An intersect is a representation of all rows that appear in both of a pair of specified data sets (tables or views). See INTERSECT for the SQL version of this operation.

An intersect is performed via the /create/union endpoint using the intersect or intersect_all mode:

  • Intersect -- all unique rows that exist in both specified data sets
  • Intersect All -- all rows (including duplicates) that exist in both specified data sets

You can only perform an intersect two data sets, and the columns between the two must have similar data types. Kinetica will cast compatible data types as depicted here.

Performing an intersect creates a separate memory-only table containing the results. Intersects can be persisted (like tables) using the persist option.

A memory-only table name must adhere to the standard naming criteria. Each memory-only table exists within a schema and follows the standard name resolution rules for tables.

Note that if the source tables or views are replicated, the results of the intersect will also be replicated. If the included tables or views are sharded, the resulting memory-only table from the intersect will also be sharded; this also means that if a non-sharded table or view is included, the resulting view will also not be sharded.

Limitations on using intersect are discussed in further detail in the Limitations section.

Performing an Intersect

To perform an intersect of two data sets, the /create/union endpoint requires five parameters:

  1. the name of the memory-only table to be created
  2. the list of the two member data sets to be used in the intersect operation; the result will contain all of the elements from the first data set that are also in the second one
  3. the list of columns from each of the given data sets to be used in the intersect operation
  4. the list of column names to be output to the resulting memory-only table
  5. the intersect mode specified in the options input parameter

Example

In Python, an intersect between the lunch_menu table and the dinner_menu table would look like:

 1
 2
 3
 4
 5
 6
 7
 8
 9
10
h_db.create_union(
    table_name = "example.lunch_and_dinner_menu",
    table_names = ["example.lunch_menu", "example.dinner_menu"],
    input_column_names = [
        ["food_name", "category", "price"],
        ["food_name", "category", "price"]
    ],
    output_column_names = ["lunch_and_dinner_food_name", "category", "price"],
    options = {"mode": "intersect"}
)

The results from the above call would contain only the menu items (excluding duplicates) found in the extracted columns from both lunch_menu and dinner_menu.

Note

Since the example includes price and all columns selected must match between the two sets for an item to be included, a lunch item that is priced differently as a dinner item would not appear in the result set.

Operating on an Intersect

Examples

The intersect created in the Performing an Intersect section can be filtered for lunch & dinner food items that are in the sandwich category:

1
2
3
4
5
h_db.filter(
    table_name = "example.lunch_and_dinner_menu",
    view_name = "example.lunch_and_dinner_sandwiches",
    expression = "category = 'sandwich'"
)

When executed against an intersect, the /filter endpoint produces filtered view.

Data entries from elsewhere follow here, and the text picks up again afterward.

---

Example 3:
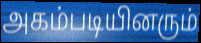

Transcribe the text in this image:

அகம்படியினரும்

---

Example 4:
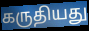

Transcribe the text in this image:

கருதியது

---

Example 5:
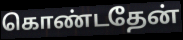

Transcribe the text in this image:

கொண்டதேன்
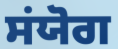
ਸਂਯੋਗ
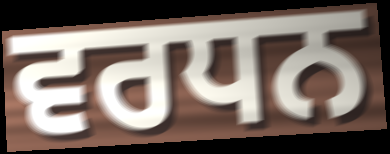
ਵਰਧਨ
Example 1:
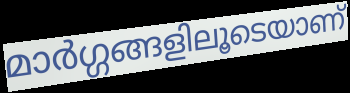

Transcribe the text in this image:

മാർഗ്ഗങ്ങളിലൂടെയാണ്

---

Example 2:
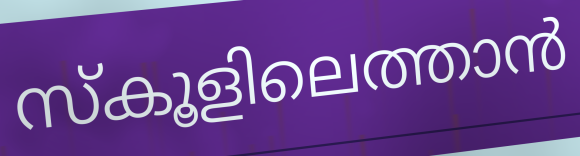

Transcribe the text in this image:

സ്കൂളിലെത്താൻ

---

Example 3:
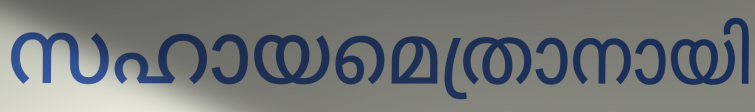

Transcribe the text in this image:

സഹായമെത്രാനായി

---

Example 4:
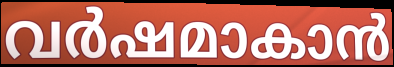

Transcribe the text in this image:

വർഷമാകാൻ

A chain of these filters could be used to create more and more restrictive filtered views from the original intersect operation.

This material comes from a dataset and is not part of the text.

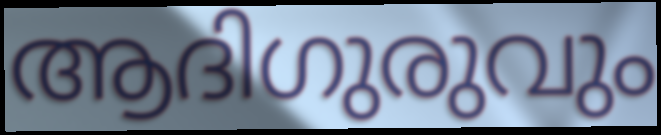
ആദിഗുരുവും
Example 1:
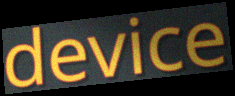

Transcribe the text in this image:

device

To retrieve records from the intersect results in Python:

 1
 2
 3
 4
 5
 6
 7
 8
 9
10
11
12
13
14
product_table = gpudb.GPUdbTable(
    _type = None,
    name = "example.lunch_and_dinner_menu",
    db = h_db
)
product_table.get_records_by_column(
    [
        "lunch_and_dinner_food_name",
        "category",
        "price"
    ],
    options = {"order_by": "lunch_and_dinner_food_name"},
    print_data = True
)

Limitations

  • Performing an intersect between two data sets results in an entirely new data set, so be mindful of the memory usage implications.
  • All data sets have to be replicated or not replicated, e.g., you cannot intersect replicated and non-replicated data sets.
  • If attempting to intersect sharded data sets, all data sets have to be sharded similarly (if all data is not on the same processing node, the intersect can't be calculated properly).
  • The result of an intersect operation does not get updated if source data set(s) are updated.
  • The input_column_name parameter vector size needs to match the number of data sets listed, i.e. if you want to intersect a data set to itself, the data set will need to be listed twice in the table_names parameter.
  • The input_column_name parameter vectors need to be listed in the same order as their source data sets, e.g., if two data sets are listed in the table_names parameter, the first data set's columns should be listed first in the input_column_name parameter, etc.
  • Store-only columns and non-charN string column types cannot have intersect operations applied to them.
  • The result of an intersect is transient, by default, and will expire after the default TTL setting.
  • The result of an intersect is not persisted, by default, and will not survive a database restart; specifying a persist option of true will make the table permanent and not expire.